* _What you are asked to do_:
All of the data below is to be copied again without changes.

[Stored entries]
---

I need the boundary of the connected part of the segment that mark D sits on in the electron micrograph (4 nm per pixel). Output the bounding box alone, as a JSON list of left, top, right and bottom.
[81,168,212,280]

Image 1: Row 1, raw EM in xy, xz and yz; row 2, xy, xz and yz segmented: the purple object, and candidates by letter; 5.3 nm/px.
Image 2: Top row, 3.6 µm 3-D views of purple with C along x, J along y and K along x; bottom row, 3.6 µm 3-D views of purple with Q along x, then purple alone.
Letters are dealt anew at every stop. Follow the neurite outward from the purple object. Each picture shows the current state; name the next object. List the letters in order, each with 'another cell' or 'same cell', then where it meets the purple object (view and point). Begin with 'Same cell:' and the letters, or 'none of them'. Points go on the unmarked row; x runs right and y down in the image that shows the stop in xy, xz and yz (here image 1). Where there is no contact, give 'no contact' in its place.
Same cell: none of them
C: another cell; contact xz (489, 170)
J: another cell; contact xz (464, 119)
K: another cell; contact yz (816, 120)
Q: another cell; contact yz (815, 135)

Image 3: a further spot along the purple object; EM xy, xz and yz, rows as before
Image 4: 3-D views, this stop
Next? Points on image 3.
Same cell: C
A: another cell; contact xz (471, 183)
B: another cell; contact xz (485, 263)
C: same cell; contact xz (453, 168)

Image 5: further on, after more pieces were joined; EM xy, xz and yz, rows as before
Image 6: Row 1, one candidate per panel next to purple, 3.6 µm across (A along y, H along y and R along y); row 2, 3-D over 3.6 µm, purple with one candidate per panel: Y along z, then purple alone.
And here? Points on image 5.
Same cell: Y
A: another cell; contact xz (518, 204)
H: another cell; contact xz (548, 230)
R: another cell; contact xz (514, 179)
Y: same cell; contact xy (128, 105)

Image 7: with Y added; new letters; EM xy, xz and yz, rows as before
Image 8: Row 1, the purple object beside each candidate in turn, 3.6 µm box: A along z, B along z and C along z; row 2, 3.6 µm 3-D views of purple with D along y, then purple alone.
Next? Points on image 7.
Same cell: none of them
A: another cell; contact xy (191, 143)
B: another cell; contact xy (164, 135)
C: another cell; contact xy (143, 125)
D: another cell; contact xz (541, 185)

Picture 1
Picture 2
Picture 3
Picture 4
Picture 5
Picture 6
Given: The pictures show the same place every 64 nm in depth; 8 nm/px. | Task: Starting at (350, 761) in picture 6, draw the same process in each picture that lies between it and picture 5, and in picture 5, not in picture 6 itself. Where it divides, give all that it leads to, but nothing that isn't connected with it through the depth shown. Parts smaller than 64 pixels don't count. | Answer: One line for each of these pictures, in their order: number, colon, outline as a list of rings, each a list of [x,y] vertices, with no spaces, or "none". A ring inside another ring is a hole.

---

* _Response below_:
I need the boundary of the connected part of the segment that mark D sits on in the electron micrograph (4 nm per pixel). Output the bounding box alone, as a JSON list of left, top, right and bottom.
[81,168,212,280]

Image 1: Row 1, raw EM in xy, xz and yz; row 2, xy, xz and yz segmented: the purple object, and candidates by letter; 5.3 nm/px.
Image 2: Top row, 3.6 µm 3-D views of purple with C along x, J along y and K along x; bottom row, 3.6 µm 3-D views of purple with Q along x, then purple alone.
Letters are dealt anew at every stop. Follow the neurite outward from the purple object. Each picture shows the current state; name the next object. List the letters in order, each with 'another cell' or 'same cell', then where it meets the purple object (view and point). Begin with 'Same cell:' and the letters, or 'none of them'. Points go on the unmarked row; x runs right and y down in the image that shows the stop in xy, xz and yz (here image 1). Where there is no contact, give 'no contact' in its place.
Same cell: none of them
C: another cell; contact xz (489, 170)
J: another cell; contact xz (464, 119)
K: another cell; contact yz (816, 120)
Q: another cell; contact yz (815, 135)

Image 3: a further spot along the purple object; EM xy, xz and yz, rows as before
Image 4: 3-D views, this stop
Next? Points on image 3.
Same cell: C
A: another cell; contact xz (471, 183)
B: another cell; contact xz (485, 263)
C: same cell; contact xz (453, 168)

Image 5: further on, after more pieces were joined; EM xy, xz and yz, rows as before
Image 6: Row 1, one candidate per panel next to purple, 3.6 µm across (A along y, H along y and R along y); row 2, 3-D over 3.6 µm, purple with one candidate per panel: Y along z, then purple alone.
And here? Points on image 5.
Same cell: Y
A: another cell; contact xz (518, 204)
H: another cell; contact xz (548, 230)
R: another cell; contact xz (514, 179)
Y: same cell; contact xy (128, 105)

Image 7: with Y added; new letters; EM xy, xz and yz, rows as before
Image 8: Row 1, the purple object beside each candidate in turn, 3.6 µm box: A along z, B along z and C along z; row 2, 3.6 µm 3-D views of purple with D along y, then purple alone.
Next? Points on image 7.
Same cell: none of them
A: another cell; contact xy (191, 143)
B: another cell; contact xy (164, 135)
C: another cell; contact xy (143, 125)
D: another cell; contact xz (541, 185)

Picture 1
Picture 2
Picture 3
Picture 4
Picture 5
Picture 6
Given: The pictures show the same place every 64 nm in depth; 8 nm/px. | Task: Starting at (350, 761) in picture 6, draw the same process in each picture that lies between it and picture 5, and in picture 5, not in picture 6 itself. Where it divides, give all that it leads to, but nothing that isn't connected with it through the depth shown. Parts smaller than 64 pixels don't count. | Answer: One line for each of these pictures, in their order: number, colon, outline as a list of rings, each a list of [x,y] vertices, with no spaces, or "none". A ring inside another ring is a hole.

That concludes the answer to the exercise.